▶ DOCUMENT PASSAGE:
Case Study 1: GlobalBank Variable-Length Transaction Description Parser
Background
GlobalBank's online banking platform generates transaction descriptions in a structured but variable-length format. Each description contains a channel identifier, an action type, and a variable number of key-value detail fields. The daily statement generation batch must parse these descriptions to extract the merchant name, reference number, and other details for formatted customer statements.
The Problem
Transaction descriptions arrive in the following format:
CHANNEL/ACTION/KEY1:VALUE1/KEY2:VALUE2/.../KEYn:VALUEn
Examples:
POS/PURCHASE/MERCHANT:WHOLE-FOODS/REF:POS99281/AMT:87.43
ATM/WITHDRAWAL/BRANCH:0042/TERMINAL:ATM-7/CITY:BOSTON
ACH/DIRECT-DEPOSIT/EMPLOYER:ACME-CORP/REF:DD20240615
WIRE/INTL/BENEFICIARY:J-SMITH/SWIFT:ABCDUS33/COUNTRY:UK
The challenge: descriptions vary from 20 to 200 characters, contain 2-8 fields, and the detail fields are optional and appear in no guaranteed order. The batch processes 1.2 million transactions nightly.

▶ DATA RECORDS:
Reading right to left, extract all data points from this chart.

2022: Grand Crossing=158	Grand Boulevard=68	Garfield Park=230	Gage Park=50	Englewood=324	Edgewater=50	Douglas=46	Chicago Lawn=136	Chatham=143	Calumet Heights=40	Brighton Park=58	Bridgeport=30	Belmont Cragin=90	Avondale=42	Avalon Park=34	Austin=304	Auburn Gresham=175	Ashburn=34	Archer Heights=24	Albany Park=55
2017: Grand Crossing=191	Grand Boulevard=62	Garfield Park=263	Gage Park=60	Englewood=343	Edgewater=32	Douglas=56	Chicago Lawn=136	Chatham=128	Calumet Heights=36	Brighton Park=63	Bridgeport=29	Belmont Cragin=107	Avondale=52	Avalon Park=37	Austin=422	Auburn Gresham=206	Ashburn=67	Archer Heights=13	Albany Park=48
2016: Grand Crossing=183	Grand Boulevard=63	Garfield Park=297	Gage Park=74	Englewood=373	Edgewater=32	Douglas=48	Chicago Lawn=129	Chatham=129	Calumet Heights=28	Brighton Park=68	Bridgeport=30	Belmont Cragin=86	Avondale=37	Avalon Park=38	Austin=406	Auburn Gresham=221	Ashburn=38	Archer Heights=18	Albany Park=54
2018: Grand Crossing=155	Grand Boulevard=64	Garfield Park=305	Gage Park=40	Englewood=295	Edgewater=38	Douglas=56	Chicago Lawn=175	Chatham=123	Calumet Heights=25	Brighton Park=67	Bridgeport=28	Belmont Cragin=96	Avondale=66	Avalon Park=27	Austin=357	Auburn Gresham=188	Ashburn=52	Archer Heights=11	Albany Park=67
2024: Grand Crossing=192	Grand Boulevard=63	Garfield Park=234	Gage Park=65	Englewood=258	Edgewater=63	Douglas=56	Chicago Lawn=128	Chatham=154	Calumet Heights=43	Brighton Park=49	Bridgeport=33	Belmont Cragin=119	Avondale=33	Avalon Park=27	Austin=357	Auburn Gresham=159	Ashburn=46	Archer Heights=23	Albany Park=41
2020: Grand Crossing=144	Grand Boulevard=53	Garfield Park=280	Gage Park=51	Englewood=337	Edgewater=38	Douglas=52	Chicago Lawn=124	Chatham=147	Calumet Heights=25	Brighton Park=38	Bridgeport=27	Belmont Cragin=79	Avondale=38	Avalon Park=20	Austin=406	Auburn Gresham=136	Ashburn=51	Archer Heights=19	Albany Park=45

▶ PARTS OF THE EXERCISE:
1. How many transactions does the nightly batch in the GlobalBank parser case study process?
2. Which channel identifiers appear in the sample transaction descriptions of the GlobalBank parser case study?
3. Resume the GlobalBank transaction description parser case study right after its last sentence.

▶ ANSWER SET:
1. 1.2 million transactions

2. POS, ATM, ACH, WIRE

3.
Design
Derek Washington proposed using reference modification with the pointer-scan pattern rather than UNSTRING because: 1. The number of fields varies per record (UNSTRING requires knowing the field count) 2. Key-value pairs need secondary parsing on the colon delimiter 3. Performance: reference modification avoids UNSTRING's delimiter-scanning overhead
Maria Chen approved the design with the requirement that every reference modification operation include boundary validation.
Implementation Highlights
The parser uses a two-pass approach: 1. First pass: Scan for slash delimiters, recording the start position and length of each field 2. Second pass: For detail fields (position 3+), split on the colon to extract key and value
A field map table stores up to 10 field positions:
01 WS-FIELD-MAP.
05 WS-FM-COUNT PIC 99 VALUE ZERO.
05 WS-FM-ENTRY OCCURS 10 TIMES.
10 WS-FM-START PIC 9(3).
10 WS-FM-LEN PIC 9(3).
After parsing, the program searches the extracted key-value pairs for specific keys (MERCHANT, REF, EMPLOYER, etc.) to populate the statement detail fields.
Results
The parser processed all 1.2 million descriptions in under 90 seconds — well within the batch window. Zero parsing errors occurred in the first month of production, attributed to the comprehensive boundary checking that Maria required.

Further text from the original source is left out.